Here, I need to extend thanks to Mikk Üleoja who, as one responsible for male choirs did a remarkable job in preliminary rehearsals. 

Why has that happened? What to do to get new wind into male choirs?

It’s in the society – many are leaving Estonia to find work. 15 years ago we begun to create young men’s choirs and some – alas, some few rare ones – have survived. It’s probably up to boys’ choirs to ensure new singers entering male choirs.

Then there’s the issue of the choirs by Estonians abroad. Increasingly, Estonians do dwell all over the world and for them the song and dance celebrations are a main way to maintain the identity. You did personally visit Canada to help the choirs there to come attend.

They do take it dead serious. From Toronto, five choirs attended the celebration, including a youth choir. Well they did have problems but I worked with them for a week and they did their very best. For them, this is a real life and death thing, whether Estonianhood will last at all. Lots of kids do already speak English only. I also visited Luxembourg where they have an Estonian children’s choir. It isn’t easy there either, but the main thing is the will.

A grand event at the song celebration was when, at the end, Eri Klas came up and bequeathed you the baton of Gustav Ernesaks. Were you prepared for that?

No. He did get the idea during these two celebration days only.

By that, Eri Klas did lay quite a burden on you – of responsibility.
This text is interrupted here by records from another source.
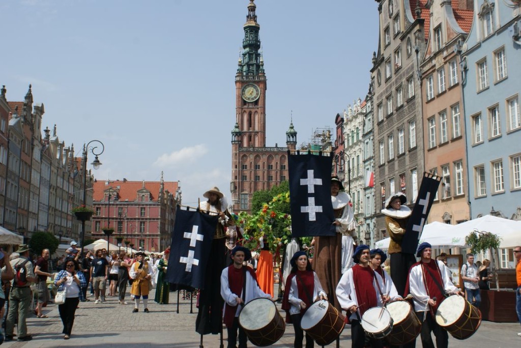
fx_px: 565
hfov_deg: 49.5
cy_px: 174
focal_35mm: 39
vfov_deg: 34.3
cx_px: 260
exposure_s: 1/160
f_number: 11
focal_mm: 26
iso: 100
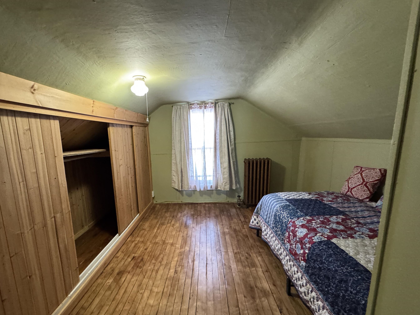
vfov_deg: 77.9
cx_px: 185
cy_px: 172
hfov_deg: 94.1
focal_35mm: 16
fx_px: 194
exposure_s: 1/60
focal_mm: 2.22
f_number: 2.2
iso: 800
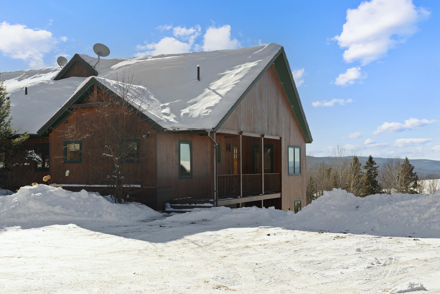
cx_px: 220
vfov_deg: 29.2
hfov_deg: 42.7
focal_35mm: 46
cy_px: 147
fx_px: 563
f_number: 11
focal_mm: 46.1
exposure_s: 1/60
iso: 100
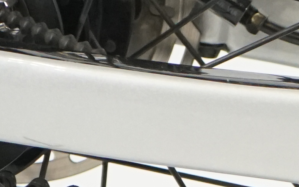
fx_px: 3211
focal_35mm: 394
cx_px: 838
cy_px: 251
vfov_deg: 3.3
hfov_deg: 5.1
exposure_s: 1/200
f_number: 5.6
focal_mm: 50
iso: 2500
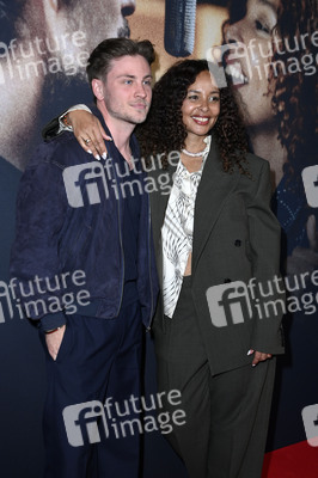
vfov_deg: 36.3
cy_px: 239
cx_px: 159
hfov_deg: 24.6
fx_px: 730
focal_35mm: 55
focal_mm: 55
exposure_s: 1/250
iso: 1000
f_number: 5.6
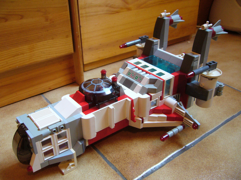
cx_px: 120
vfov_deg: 40.7
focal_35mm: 35
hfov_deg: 52.6
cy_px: 90
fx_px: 244
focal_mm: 5.8
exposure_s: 1/13
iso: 200
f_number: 2.8
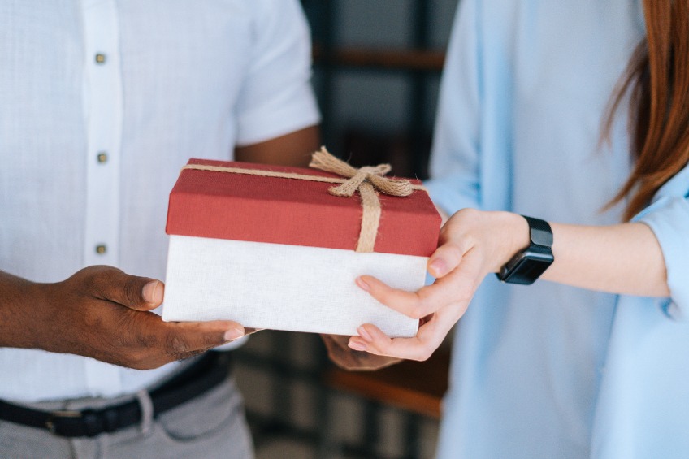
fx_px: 957
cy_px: 230
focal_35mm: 50
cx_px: 344
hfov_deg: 39.6
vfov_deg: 27.0
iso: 320
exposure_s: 1/500
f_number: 1.8
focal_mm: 50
How will you manage that?

I rather see it as trust extended to me. Even so, I will not be doing anything worse or better because of that; but I do feel something has been trusted into my hands. Naturally, I will some day pass it on.

Will you be participating at the ideas competition for the next 2019 song celebration?

There’s still time to go, I’ll need to think this over. Not promising anything. (Yesterday, the 2017 youth song celebration idea competition came to its conclusion; Hirvo Surva, while not participating, sits in the jury to pick out the best idea – edit.)